Somehow, someway, Nanette Burstein's incredible American Teen tells a story of what we thought we knew when we were in high school and makes it art.
Burstein spent about a year following high school students of Warsaw, Ind., a town where you can't escape your caste. If you are a nerd, you're a nerd. If you're a jock, you're stuck that way. There is no room for reinvention, and cliques are the law of the land.
The director slings the camera on her shoulder and tells the story of a four high school seniors, each of whom can easily be placed in a grouping — band nerd, basketball jock, popular princess and rebel artsy girl. Although the audience initially places them into that grouping, they learn that once you peel back those layers, the kids are not alright. They have families that mistreat them or have too high of expectations or have skeletons in the basement that should never see light.

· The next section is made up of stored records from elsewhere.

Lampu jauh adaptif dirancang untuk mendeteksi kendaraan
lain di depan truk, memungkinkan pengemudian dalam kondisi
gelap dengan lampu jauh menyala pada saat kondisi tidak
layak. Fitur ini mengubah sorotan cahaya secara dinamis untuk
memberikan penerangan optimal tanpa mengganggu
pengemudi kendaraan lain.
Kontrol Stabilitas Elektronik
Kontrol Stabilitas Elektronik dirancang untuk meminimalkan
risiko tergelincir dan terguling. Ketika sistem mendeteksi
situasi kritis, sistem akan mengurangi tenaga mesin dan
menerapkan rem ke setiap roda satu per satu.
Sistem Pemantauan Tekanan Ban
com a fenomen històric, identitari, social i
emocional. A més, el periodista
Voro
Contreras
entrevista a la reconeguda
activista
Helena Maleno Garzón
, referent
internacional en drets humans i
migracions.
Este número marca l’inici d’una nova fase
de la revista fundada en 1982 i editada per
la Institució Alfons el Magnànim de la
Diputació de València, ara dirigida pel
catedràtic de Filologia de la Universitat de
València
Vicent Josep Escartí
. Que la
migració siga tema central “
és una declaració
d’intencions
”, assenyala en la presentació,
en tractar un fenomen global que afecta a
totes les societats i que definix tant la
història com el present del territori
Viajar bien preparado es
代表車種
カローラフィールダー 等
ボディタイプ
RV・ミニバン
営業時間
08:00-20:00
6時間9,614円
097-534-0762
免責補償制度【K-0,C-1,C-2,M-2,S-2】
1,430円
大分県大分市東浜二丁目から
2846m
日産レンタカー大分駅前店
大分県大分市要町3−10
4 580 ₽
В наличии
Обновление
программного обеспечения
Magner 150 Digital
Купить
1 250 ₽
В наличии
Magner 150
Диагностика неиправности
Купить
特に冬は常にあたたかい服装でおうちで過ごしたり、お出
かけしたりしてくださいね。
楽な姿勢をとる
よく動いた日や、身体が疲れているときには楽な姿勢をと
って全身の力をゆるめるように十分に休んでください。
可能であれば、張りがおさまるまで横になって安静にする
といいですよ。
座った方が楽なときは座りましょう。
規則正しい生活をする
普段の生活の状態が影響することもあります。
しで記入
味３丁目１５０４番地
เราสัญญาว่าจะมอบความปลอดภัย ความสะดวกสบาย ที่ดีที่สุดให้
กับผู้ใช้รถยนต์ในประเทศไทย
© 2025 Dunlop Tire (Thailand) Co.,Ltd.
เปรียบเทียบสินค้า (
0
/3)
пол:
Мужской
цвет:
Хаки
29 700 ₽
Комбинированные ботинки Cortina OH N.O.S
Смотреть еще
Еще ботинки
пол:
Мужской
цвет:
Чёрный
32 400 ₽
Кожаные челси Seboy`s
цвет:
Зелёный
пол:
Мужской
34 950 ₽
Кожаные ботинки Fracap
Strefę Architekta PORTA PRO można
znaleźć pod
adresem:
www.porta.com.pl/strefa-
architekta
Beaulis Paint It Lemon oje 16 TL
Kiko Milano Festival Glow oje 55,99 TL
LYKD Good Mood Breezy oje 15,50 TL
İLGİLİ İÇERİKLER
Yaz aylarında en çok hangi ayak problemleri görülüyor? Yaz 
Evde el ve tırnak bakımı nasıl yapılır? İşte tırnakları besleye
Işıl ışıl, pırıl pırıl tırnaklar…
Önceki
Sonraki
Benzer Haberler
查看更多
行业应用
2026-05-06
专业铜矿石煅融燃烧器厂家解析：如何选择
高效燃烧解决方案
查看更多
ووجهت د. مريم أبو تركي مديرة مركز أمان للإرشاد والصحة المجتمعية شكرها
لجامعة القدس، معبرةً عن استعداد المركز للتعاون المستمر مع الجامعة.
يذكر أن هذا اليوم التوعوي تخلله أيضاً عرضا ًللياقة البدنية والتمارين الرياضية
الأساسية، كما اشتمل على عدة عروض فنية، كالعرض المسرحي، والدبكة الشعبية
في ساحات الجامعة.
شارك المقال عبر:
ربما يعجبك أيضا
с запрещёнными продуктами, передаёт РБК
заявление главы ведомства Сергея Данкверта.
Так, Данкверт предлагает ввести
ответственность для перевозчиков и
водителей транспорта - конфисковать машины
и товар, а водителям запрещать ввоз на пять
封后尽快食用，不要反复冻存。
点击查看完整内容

But, in the midst of failures and successes, we get to see a portrait of what youth in Midwestern America have become. The film's documentation turns high school into a universal experience of growing pains, exaggerated emotions and missed opportunities that almost anyone can relate to. It feels real.
There's no doubt the director's role in the lives of the subjects likely changed the outcome of what the audience sees at the end. But even so, this is the best way to experience what it is like to grow up in the age of text message break-ups and e-mail bullying. And it is the best way to feel like a teen in America once more.